When I start learning new programming languages, I often consider how to create models for specific domains. I don’t know whether my consulting background influences this, but it always comes to mind. I’m sharing my initial attempts at using Rust, following a functional domain modeling approach, so there may be room for improvement in some of the implementations in this blog post.
I plan to talk about functional domain modeling in two separate articles. In this first part, I will focus on more basic concepts in Rust, whereas in this second part, I will consider the Rust memory management system and how it impacts the design of our domain models.
Domain modeling, influenced by functional programming principles, aims to represent the business domain in the code accurately. Rust is ideal thanks to its language features and type system, which enforce correctness and reduce the likelihood of bugs. By modeling the domain accurately, we aim to use the Rust compiler to catch errors early and prevent them from propagating to runtime. This will help us to reduce the need for extensive unit testing and improve the reliability and maintainability of the codebase.
Let’s emphasize some of the principles, types, and techniques brought by Functional Programming:
- Algebraic Data Types (ADTs), where Rust’s
enum
andstruct
types can be used to define ADTs. - Pure functions, encouraging the usage of functions that have no side effects and always return the same output given the same input. Pure functions can help ensure that the domain model is correct and predictable.

########################################

> [Problem set]
a – In the post on domain modeling in Rust, what will the second article focus on?
b – Resume the post on domain modeling in Rust, picking up after its final sentence.
The listing has no connection to the post on domain modeling in Rust.

> [Data]
########################################

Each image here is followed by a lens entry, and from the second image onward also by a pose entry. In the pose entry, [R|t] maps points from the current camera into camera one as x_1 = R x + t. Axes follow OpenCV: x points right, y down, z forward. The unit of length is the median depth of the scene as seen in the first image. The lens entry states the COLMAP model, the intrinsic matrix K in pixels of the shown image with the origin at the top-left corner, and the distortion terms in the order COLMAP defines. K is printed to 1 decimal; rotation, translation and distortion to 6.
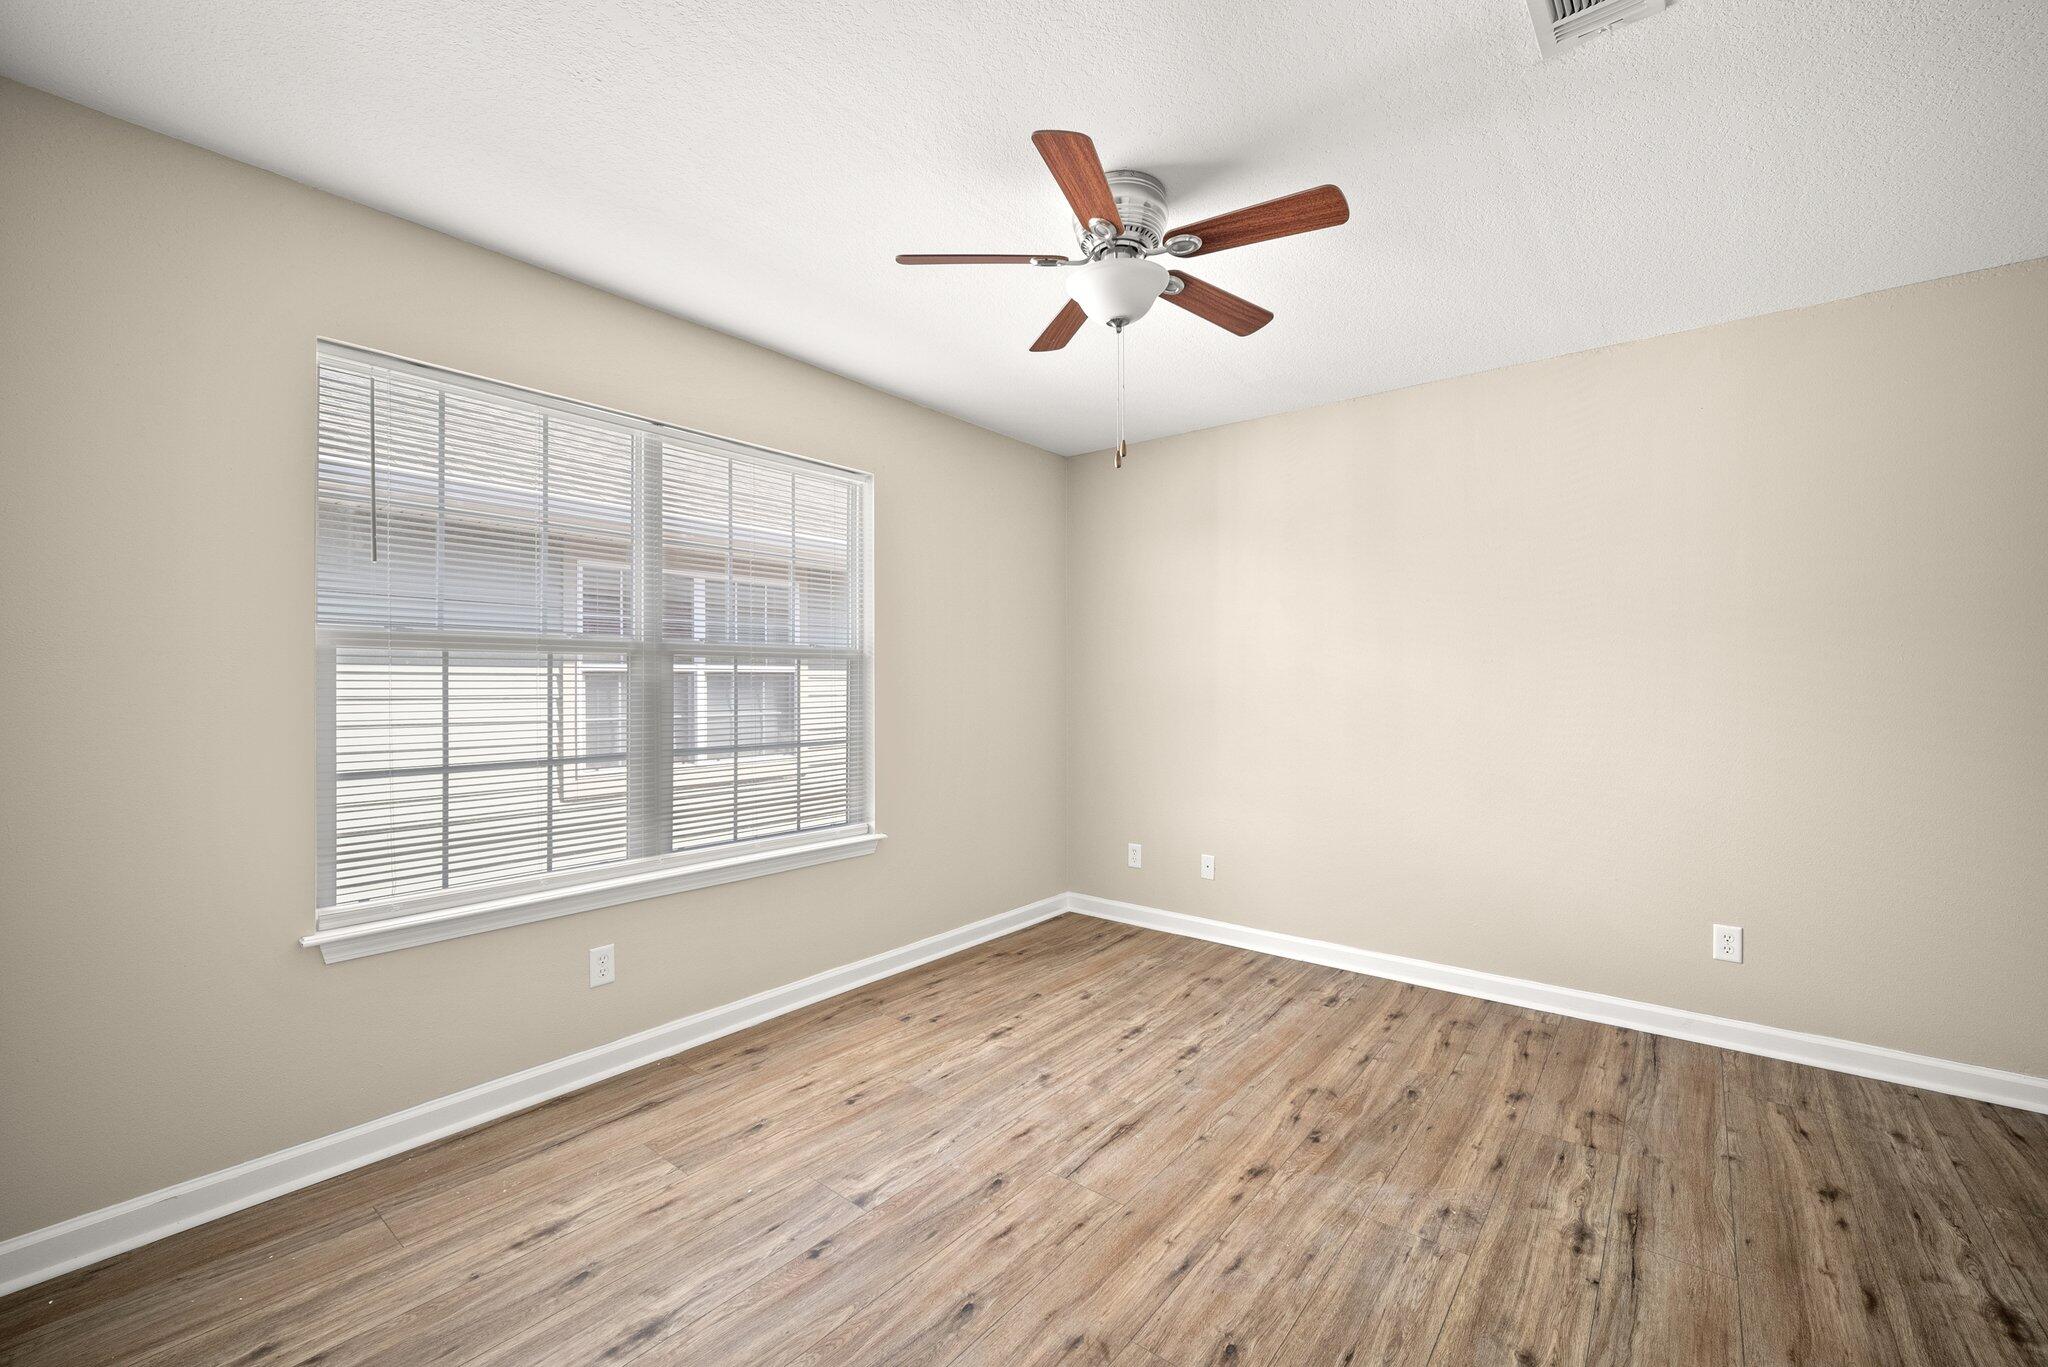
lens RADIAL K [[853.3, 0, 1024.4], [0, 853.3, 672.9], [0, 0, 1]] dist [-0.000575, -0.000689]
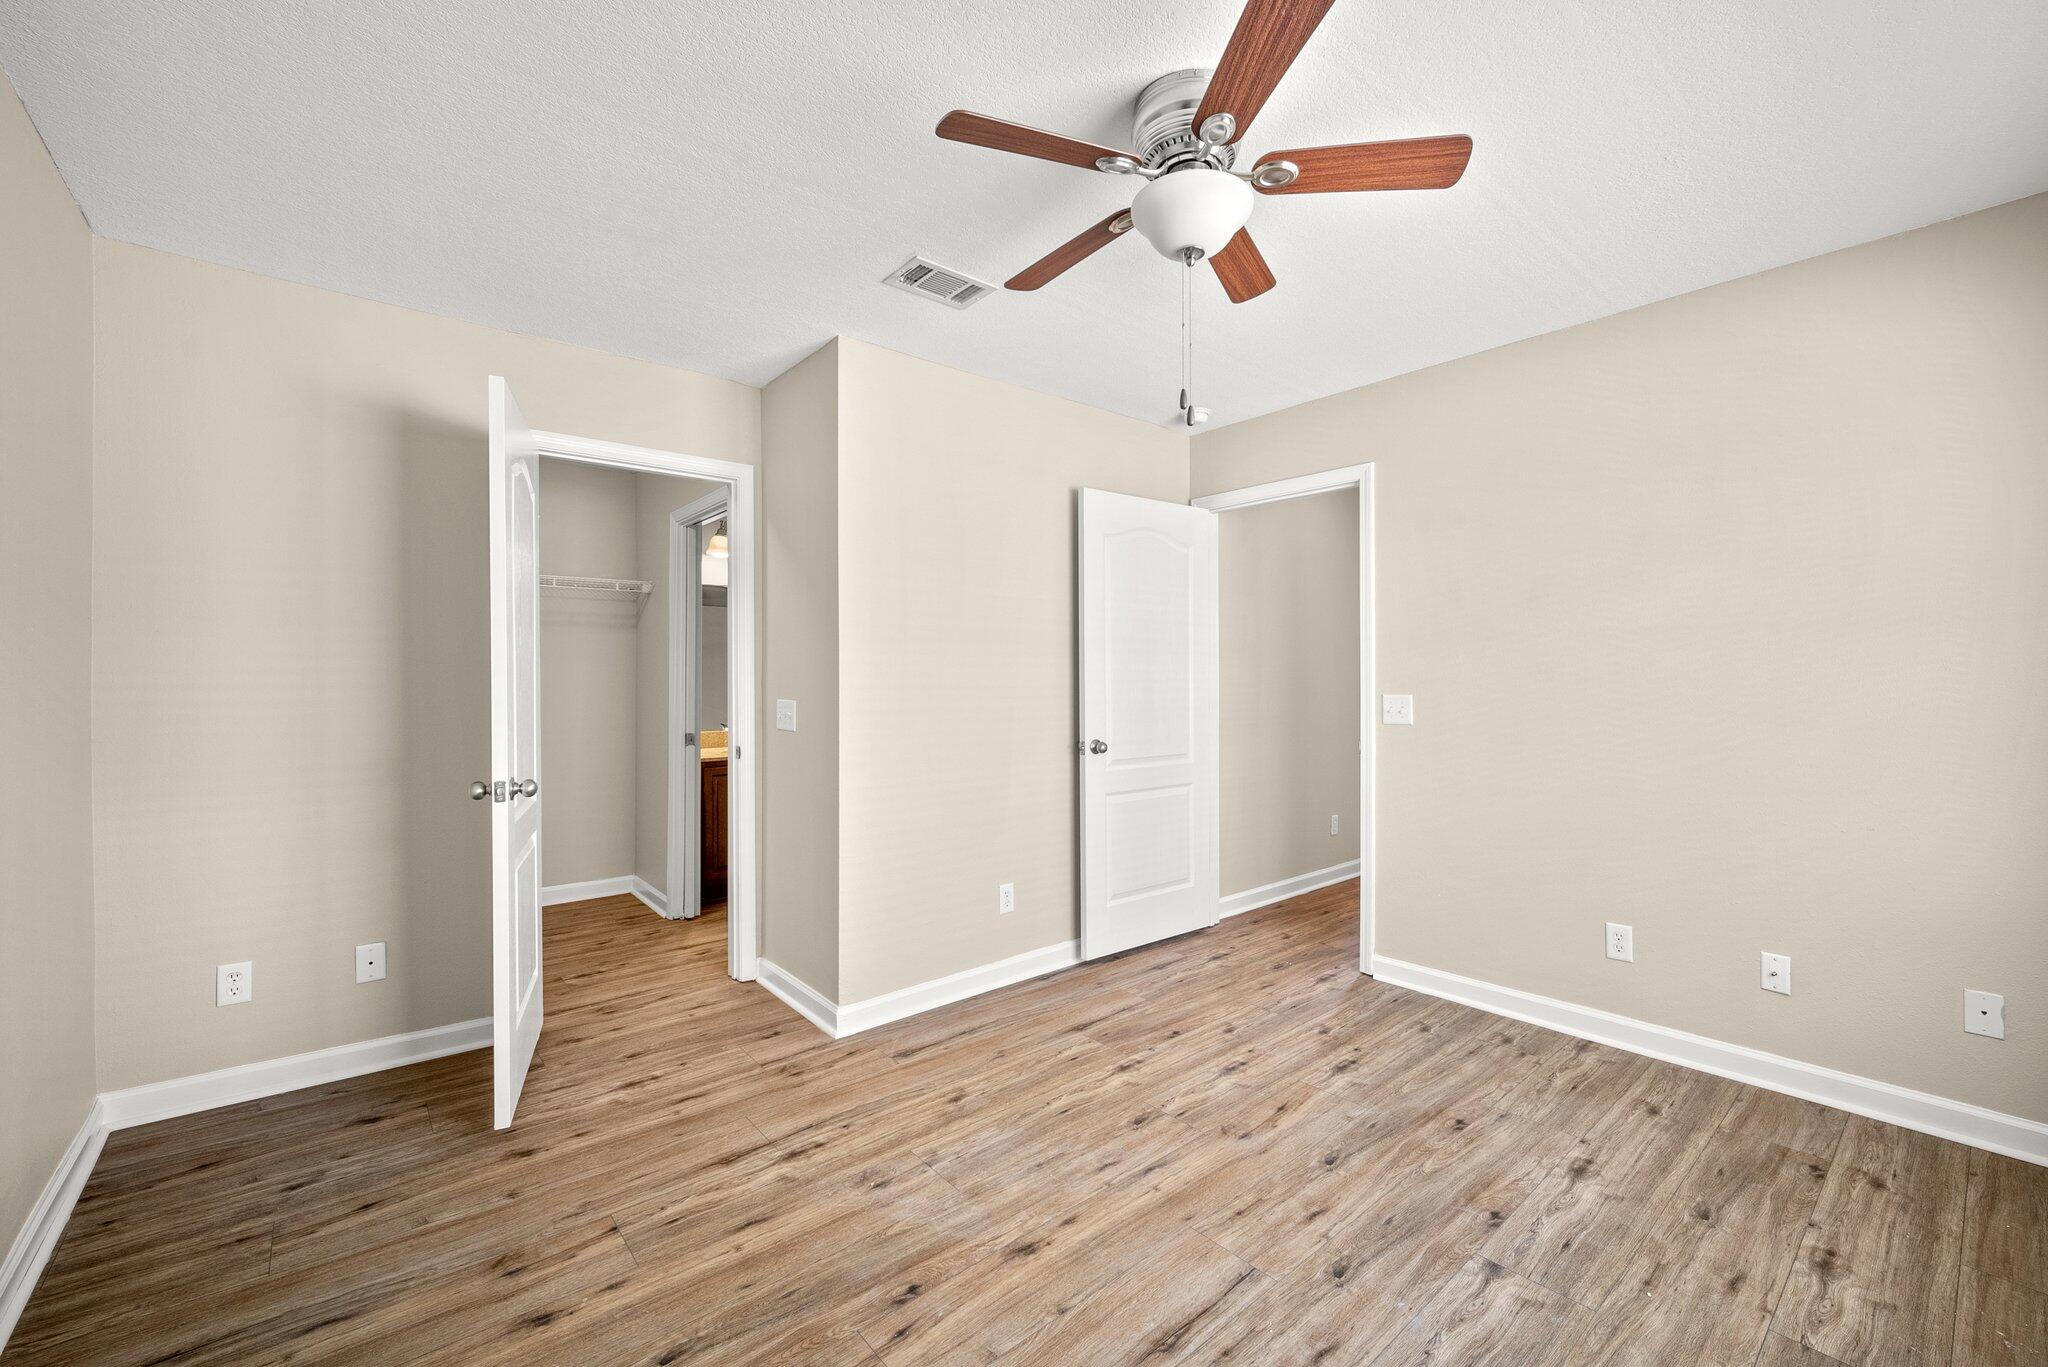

########################################

> [Expected results]
a – The Rust memory management system and how it impacts the design of domain models.

b –
- The
Result
andOption
types represent errors and optional values, respectively, allowing validating models to ensure that the model is consistent, complete, and satisfies any invariants or constraints required by the business domain. - With
Traits
, we can create a more expressive and flexible domain model by defining traits corresponding to domain concepts. - Finally, and related to the previous point, given the importance of avoiding mutable states and side effects, Rust enforces this principle through its ownership and borrowing system, which ensures that memory is managed safely and efficiently. Smart pointers, such as
Box
,Rc
, andArc
, are also relevant for this purpose because they allow writing more functional code.
We will review the final topic in the next blog post. Today, we will examine the remaining bullet points using a Hiring Pipeline with its candidates as an example. Thus, we will implement the domain logic, define relationships between entities, validate models, and capture behaviors.
Algebraic Data Types (ADTs)
In Rust, we can use ADTs to model our application’s domain entities and relationships in a functional way, clearly defining the set of possible values and states. Rust has two main types of ADTs: enum
and struct
. enum
is used to define a type that can take on one of several possible variants, while struct
is used here to express a type that has named fields.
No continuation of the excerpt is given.